-
Notifications
You must be signed in to change notification settings - Fork 240
Description
I tried to sort a concatenated ChannelSliceRecordings (MaxWell recordings), which failed when writing the binary recording. I went on to try and save one of the ChannelSliceRecordings individually (ChannelSliceRecording: 355 channels - 10.0kHz - 1 segments - 18,000,600 samples - 1,800.06s (30.00 minutes) - uint16 dtype - 11.90 GiB) using sliced_recording.save_to_folder(save_path, n_jobs=-1), which also failed after a few minutes. Importantly, the progress bar did not move and was stuck at 0% 0/601 [23:22<?, ?it/s] indicating that it had not even started writing the file. I then tried to increase the number of cores (up to 72) and the amount of RAM available (up to 1TB), but none of it helped. Checking the resource monitor, I saw that no matter how much RAM I provided, it would fill up completely and then crash with an error like this:
Traceback (most recent call last):
File "/home/phornauer/miniconda3/envs/si_env/lib/python3.9/threading.py", line 980, in _bootstrap_inner
self.run()
File "/home/phornauer/miniconda3/envs/si_env/lib/python3.9/concurrent/futures/process.py", line 323, in run
self.terminate_broken(cause)
File "/home/phornauer/miniconda3/envs/si_env/lib/python3.9/concurrent/futures/process.py", line 458, in terminate_broken
work_item.future.set_exception(bpe)
File "/home/phornauer/miniconda3/envs/si_env/lib/python3.9/concurrent/futures/_base.py", line 549, in set_exception
raise InvalidStateError('{}: {!r}'.format(self._state, self))

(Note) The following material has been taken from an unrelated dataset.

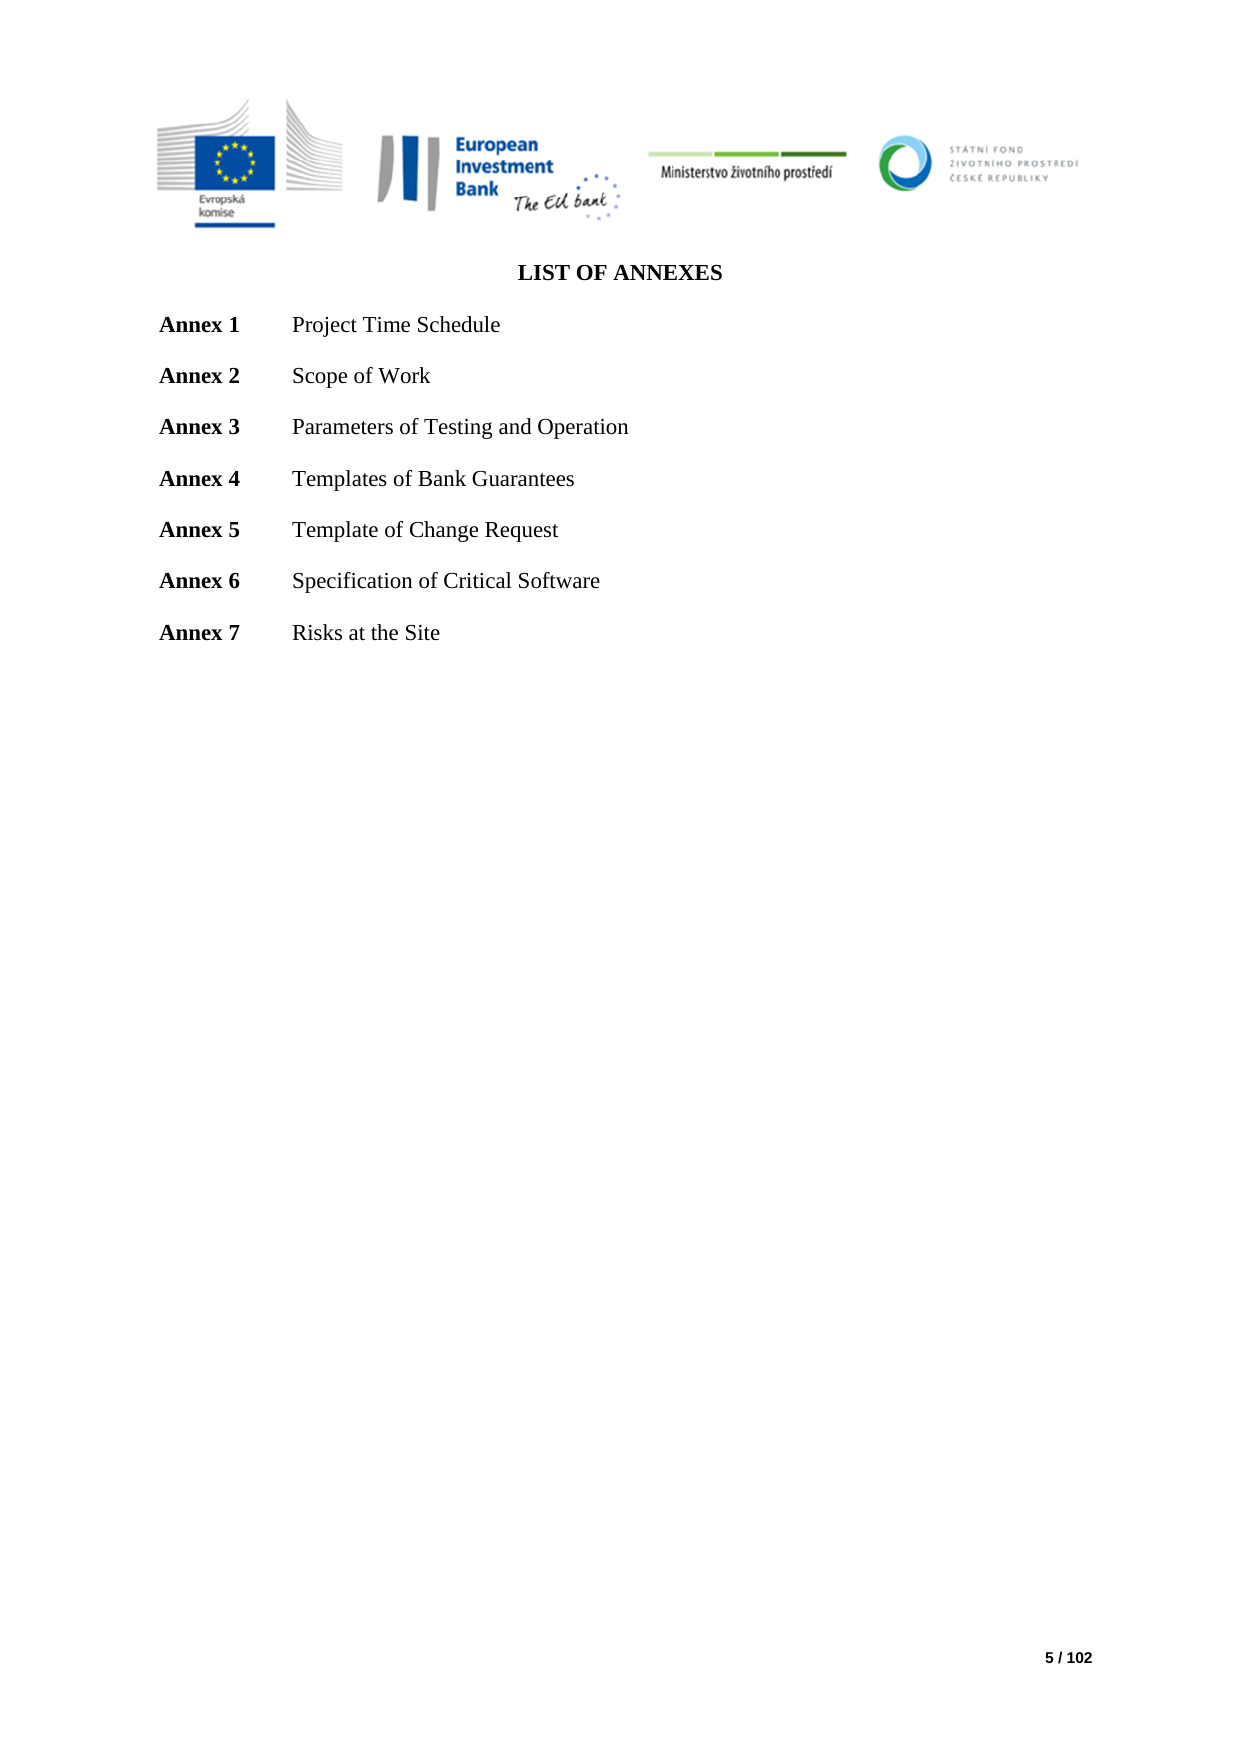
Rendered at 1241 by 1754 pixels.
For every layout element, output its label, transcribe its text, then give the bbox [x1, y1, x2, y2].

concurrent.futures._base.InvalidStateError: CANCELLED: <Future at 0x7f30c8d7d490 state=cancelled>
A process in the process pool was terminated abruptly while the future was running or pending.
When trying with n_jobs=1, the progress bar would start filling up, but writing the recording mentioned above would have taken ~77h. My suspicion is that for every job and every chunk the full recording is loaded to memory, but I had a hard time finding the code related to this issue.
All of this was run in Jupyter notebooks on our server (Ubuntu 18.04) with the most recent version of spikeinterface.
Since I have some time pressure to analyze this data, I would really appreciate any help in speeding up this process. Thank you!
EDIT: When saving the full recording or FrameSliceRecordings, the performance is as expected pretty fast, so it must be specific to ChannelSliceRecordings.